[Extracted data entries]
+ + + + +
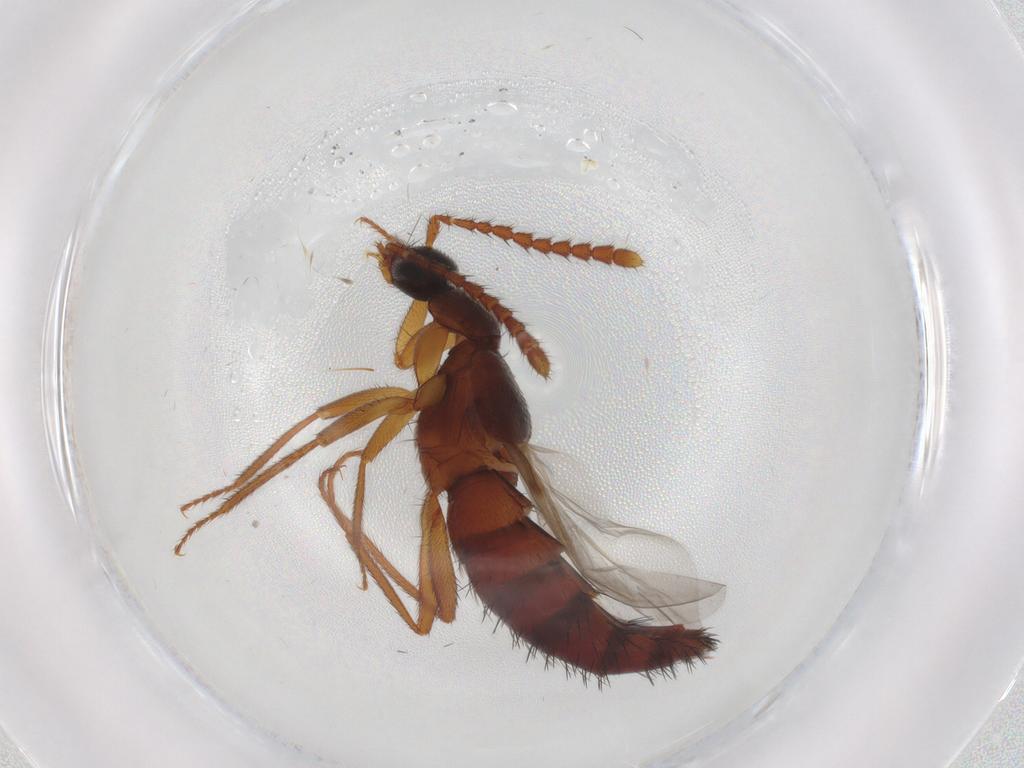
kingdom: Animalia
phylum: Arthropoda
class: Insecta
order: Coleoptera
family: Staphylinidae
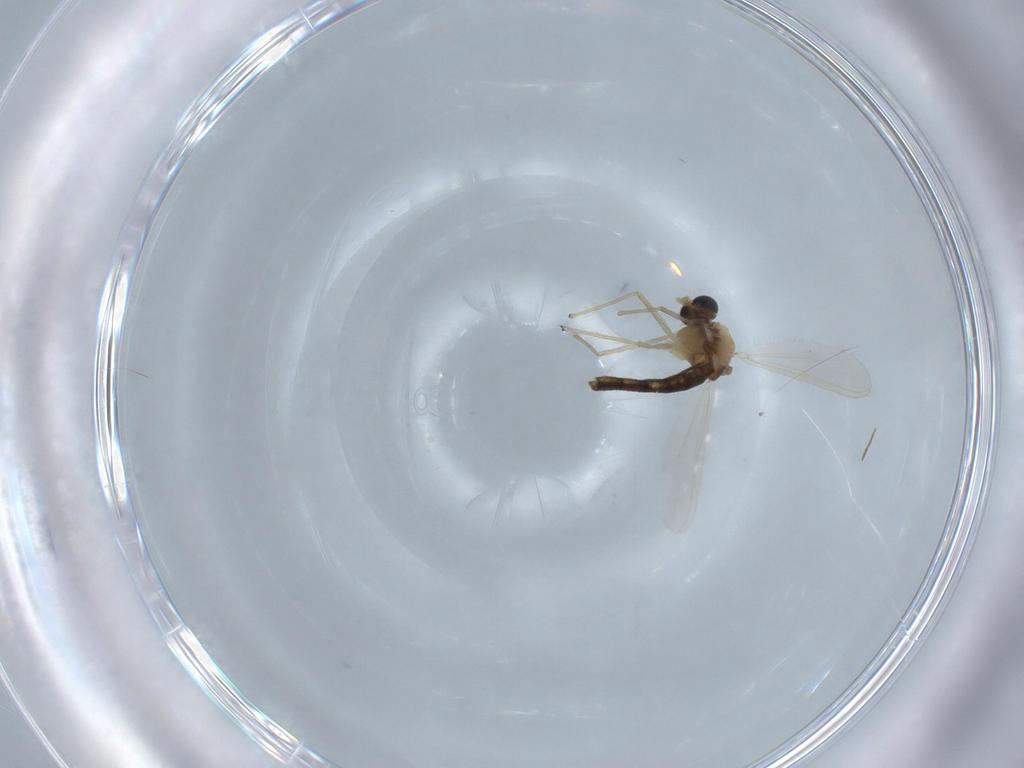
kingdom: Animalia
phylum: Arthropoda
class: Insecta
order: Diptera
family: Chironomidae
+ + + + +
→ **REQUIRED WORK**
Please copy out the whole listing, swapping every "phylum" for "division" and leaving everything else the same, but omit the pictures.

→ **TASK OUTPUT**
kingdom: Animalia
division: Arthropoda
class: Insecta
order: Coleoptera
family: Staphylinidae
kingdom: Animalia
division: Arthropoda
class: Insecta
order: Diptera
family: Chironomidae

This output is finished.